[Plain-text document sources]
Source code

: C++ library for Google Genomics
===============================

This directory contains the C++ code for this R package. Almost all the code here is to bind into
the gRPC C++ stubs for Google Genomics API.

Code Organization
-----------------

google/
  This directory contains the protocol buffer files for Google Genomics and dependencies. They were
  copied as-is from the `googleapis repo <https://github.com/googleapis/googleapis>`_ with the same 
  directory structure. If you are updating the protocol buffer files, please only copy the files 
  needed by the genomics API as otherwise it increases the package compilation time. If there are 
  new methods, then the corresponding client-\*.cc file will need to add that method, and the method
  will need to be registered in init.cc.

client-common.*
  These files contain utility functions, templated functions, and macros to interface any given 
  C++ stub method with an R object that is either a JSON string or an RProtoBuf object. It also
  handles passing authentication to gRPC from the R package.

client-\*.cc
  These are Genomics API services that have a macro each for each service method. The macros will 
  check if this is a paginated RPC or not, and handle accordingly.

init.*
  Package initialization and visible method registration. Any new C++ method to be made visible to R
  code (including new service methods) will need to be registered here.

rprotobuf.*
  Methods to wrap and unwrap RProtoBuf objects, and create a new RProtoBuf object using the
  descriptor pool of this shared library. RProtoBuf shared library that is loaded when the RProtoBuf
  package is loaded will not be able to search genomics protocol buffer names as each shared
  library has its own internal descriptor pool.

AIM OF THE EXERCISE: Which lines above run from the one containing "This directory contains the protocol" to the one containing "needed by the"? Give them again exactly, both ends included.

SOLUTION TO THIS PROBLEM:
  This directory contains the protocol buffer files for Google Genomics and dependencies. They were
  copied as-is from the `googleapis repo <https://github.com/googleapis/googleapis>`_ with the same 
  directory structure. If you are updating the protocol buffer files, please only copy the files 
  needed by the genomics API as otherwise it increases the package compilation time. If there are 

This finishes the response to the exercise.